Abstract :
Latar belakang : Kejadian hipertensi di seluruh dunia mencapai lebih dari 1,3 milyar orang (31%)
Prevalensi hipertensi di Indonesia sebesar 34,1%. Ini mengalami peningkatan dibandingkan
prevalensi hipertensi pada Riskesdas Tahun 2013 sebesar 25,8%. Diperkirakan hanya 1/3 kasus
hipertensi di Indonesia yang terdiagnosis, sisanya tidak terdiagnosis dimana penyakit ginjal yang
mana pada tahun 2016 penyakit jantung iskemik dan stroke menjadi dua penyebab kematian utama
di dunia. Penelitian ini bertujuan untuk menggambarkan pengetahuan, sikap, dan perilaku
pencegahan Hipertensi pada Remaja di Wilayah Kerja Puskesmas Sidorejo Kidul Kota Salatiga.
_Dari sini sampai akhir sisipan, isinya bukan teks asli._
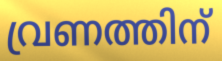
വ്രണത്തിന്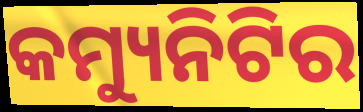
କମ୍ୟୁନିଟିରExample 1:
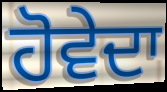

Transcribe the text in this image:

ਹੋਵੇਦਾ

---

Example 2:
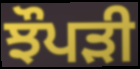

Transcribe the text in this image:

ਝੌਪੜੀ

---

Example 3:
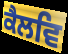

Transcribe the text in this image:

ਕੈਲਵਿ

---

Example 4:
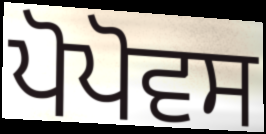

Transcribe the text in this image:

ਪੋਪੋਵਸ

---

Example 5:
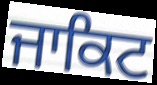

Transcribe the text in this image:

ਜਾਕਿਟ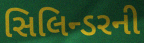
સિલિન્ડરનીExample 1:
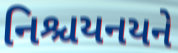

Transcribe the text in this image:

નિશ્ચયનયને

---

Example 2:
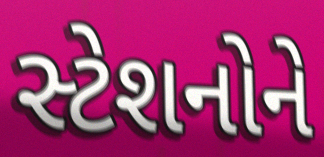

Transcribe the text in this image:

સ્ટેશનોને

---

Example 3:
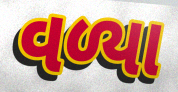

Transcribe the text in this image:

વળ્યા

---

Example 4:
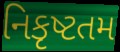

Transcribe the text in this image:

નિકૃષ્ટતમ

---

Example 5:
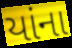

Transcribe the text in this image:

Metode : Jenis penelitian ini adalah penelitian kuantitatif deskriptif dengan pendekatan cross
sectional. Jumlah sampel yang digunakan 384 responden remaja dari 6991 remaja di wilayah kerja
Puskesmas Sidorejo Kidul dengan menggunakan teknik sampel nonprobability sampling dengan
penentuan sampel dan pengambilan data menggunakan accidental sampling. Instrumen penelitian
menggunakan penyebaran kuesioner ke responden remaja. Analisis data menggunakan analisis
Univariat.
Hasil : Hasil penelitian menunjukkan pengetahuan tentang pencegahan hipertensi pada remaja di
Wilayah Kerja Puskesmas Sidorejo Kidul Kota Salatiga sebagian besar kurang sebanyak 217
orang (56,5%), Sikap terhadap pencegahan hipertensi pada remaja sebagian besar mendukung
sebanyak 298 orang (77,6%) dan perilaku pencegahan hipertensi pada remaja paling banyak
dalam kategori perilaku baik sebanyak 172 responden (44,8%).
Simpulan : Pengetahuan tentang pencegahan hipertensi masih kurang, sikap terhadap pencegahan
hipertensi sebagian besar mendukung dan perilaku pencegahan hipertensi berkategori baik.
Kata Kunci : hipertensi, pengetahuan, sikap, perilaku pencegahan.